Туман осел на мраморе собора, увлажняя склепы и останки в них, омыл лики святых на фасаде собора и проник в полую статую пророка Исайи, вытекая из глазниц, словно пророк плакал обо всех заблудших душах в мире. Он просочился в святые мощи в кремонском соборе и разбавил драгоценную кровь Христову, святыню собора соседней Мантуи.

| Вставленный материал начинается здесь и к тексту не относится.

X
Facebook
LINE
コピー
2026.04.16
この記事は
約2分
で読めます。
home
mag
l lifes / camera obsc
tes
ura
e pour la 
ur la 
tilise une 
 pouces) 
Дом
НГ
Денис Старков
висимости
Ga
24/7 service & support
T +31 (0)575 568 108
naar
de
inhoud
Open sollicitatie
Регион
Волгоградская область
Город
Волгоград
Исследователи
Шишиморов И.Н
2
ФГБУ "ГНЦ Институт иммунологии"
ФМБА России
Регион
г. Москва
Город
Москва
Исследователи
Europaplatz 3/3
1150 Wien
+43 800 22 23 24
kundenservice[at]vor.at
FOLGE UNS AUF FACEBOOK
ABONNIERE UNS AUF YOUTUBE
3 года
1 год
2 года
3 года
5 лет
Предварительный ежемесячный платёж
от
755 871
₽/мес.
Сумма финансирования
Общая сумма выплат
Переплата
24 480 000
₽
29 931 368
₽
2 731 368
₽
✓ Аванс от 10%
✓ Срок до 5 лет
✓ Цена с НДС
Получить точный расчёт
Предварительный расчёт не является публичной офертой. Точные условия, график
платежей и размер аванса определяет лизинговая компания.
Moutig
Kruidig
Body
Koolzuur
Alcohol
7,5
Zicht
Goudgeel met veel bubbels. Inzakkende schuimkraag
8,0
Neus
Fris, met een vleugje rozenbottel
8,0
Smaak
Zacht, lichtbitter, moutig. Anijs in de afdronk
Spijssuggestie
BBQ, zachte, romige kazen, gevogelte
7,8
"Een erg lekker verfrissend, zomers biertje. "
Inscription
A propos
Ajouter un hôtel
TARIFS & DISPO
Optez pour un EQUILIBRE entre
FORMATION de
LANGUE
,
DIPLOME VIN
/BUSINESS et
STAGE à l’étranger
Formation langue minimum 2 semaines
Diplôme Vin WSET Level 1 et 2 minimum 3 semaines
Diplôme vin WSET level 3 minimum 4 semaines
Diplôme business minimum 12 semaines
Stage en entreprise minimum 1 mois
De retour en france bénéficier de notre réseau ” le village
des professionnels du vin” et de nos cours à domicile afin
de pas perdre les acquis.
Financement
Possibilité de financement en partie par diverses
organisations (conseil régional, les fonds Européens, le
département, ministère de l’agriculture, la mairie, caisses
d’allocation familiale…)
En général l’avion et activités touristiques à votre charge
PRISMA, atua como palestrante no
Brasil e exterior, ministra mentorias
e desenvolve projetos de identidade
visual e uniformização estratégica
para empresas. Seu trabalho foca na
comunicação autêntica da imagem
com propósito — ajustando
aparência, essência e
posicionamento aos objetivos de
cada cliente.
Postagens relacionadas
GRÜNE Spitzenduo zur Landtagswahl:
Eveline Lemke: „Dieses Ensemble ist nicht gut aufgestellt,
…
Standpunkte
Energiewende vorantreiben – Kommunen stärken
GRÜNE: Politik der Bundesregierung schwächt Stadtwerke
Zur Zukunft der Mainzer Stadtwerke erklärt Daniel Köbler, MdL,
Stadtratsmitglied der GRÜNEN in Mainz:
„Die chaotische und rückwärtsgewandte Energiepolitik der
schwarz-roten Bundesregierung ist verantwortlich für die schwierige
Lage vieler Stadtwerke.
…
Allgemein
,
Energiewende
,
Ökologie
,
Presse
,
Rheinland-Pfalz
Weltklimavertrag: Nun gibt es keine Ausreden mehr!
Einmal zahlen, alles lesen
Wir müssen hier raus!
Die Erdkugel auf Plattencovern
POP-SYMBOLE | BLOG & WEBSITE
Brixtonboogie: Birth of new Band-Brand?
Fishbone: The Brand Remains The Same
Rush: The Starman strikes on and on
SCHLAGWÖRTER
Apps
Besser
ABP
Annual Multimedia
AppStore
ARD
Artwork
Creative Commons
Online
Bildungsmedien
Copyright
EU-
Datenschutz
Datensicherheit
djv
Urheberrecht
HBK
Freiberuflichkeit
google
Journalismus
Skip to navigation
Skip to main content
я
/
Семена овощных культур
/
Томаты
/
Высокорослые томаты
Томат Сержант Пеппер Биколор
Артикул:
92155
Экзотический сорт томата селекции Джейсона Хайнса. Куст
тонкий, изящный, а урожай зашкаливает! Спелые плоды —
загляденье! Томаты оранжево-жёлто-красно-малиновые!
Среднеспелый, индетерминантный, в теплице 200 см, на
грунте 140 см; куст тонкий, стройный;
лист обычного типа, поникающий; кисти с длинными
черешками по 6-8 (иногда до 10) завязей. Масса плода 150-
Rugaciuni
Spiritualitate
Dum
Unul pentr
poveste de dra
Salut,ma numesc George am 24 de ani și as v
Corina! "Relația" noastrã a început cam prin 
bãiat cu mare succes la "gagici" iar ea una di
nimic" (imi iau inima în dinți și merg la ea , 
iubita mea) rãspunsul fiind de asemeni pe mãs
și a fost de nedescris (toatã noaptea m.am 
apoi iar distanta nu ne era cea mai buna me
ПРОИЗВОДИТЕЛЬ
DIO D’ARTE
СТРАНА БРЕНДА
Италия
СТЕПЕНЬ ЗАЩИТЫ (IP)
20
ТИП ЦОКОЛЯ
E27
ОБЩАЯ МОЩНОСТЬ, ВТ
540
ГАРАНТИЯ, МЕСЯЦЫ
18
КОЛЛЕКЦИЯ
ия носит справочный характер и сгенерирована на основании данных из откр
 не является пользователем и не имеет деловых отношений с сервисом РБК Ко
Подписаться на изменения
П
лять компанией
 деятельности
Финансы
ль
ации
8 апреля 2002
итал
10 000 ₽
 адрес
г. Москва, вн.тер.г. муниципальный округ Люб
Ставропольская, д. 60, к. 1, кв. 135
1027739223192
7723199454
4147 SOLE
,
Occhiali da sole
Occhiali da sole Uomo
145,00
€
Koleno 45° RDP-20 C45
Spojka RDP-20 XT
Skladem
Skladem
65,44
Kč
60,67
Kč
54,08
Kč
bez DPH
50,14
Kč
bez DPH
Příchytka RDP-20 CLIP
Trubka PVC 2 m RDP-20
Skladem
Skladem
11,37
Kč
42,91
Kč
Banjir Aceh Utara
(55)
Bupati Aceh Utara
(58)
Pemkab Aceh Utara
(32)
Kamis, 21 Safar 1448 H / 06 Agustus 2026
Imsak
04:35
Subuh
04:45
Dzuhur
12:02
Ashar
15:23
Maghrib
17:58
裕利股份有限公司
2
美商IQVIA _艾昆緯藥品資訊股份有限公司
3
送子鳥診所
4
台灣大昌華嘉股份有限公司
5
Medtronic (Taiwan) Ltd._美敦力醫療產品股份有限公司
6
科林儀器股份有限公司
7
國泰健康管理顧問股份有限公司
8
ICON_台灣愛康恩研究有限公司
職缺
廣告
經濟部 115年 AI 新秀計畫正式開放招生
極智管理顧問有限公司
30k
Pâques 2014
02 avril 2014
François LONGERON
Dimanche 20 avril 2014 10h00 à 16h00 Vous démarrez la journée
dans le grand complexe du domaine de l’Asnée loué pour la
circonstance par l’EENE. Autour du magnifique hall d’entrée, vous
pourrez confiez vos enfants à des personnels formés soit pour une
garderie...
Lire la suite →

Дон Фабрицио припомнил, как зашлось у него сердце, когда он попробовал эликсир. Горький. Горше чистого экстракта миндаля. Горше белладонны. От малюсенькой капли, скользнувшей по языку в глотку, живот немедленно скрутило. Голова закружилась. Он решил, что ему поможет свежий воздух. Десять минут он стоял у входной двери, задыхаясь от дурноты и слушая неописуемо прекрасную музыку, и вернулся в лабораторию принять противоядие. Священник решил, что без противоядия не обойтись. Музыка была такой изысканной и пленительной, что он бы с радостью дал ей унести себя. Я бы охотно умер с этой музыкой. Позволил бы ей вознести меня в рай. И что-то мне подсказывает, что там же я нашел бы кромешный ад. Фабрицио быстро осмотрел сотни пузырьков на полках. Неверный выбор мог оказаться смертельным, но что-то нужно предпринять, иначе он разлетится на миллион кусочков, подобно каменной статуе архангела Михаила, что годом раньше упала с фасада собора и разбилась на мраморных ступенях.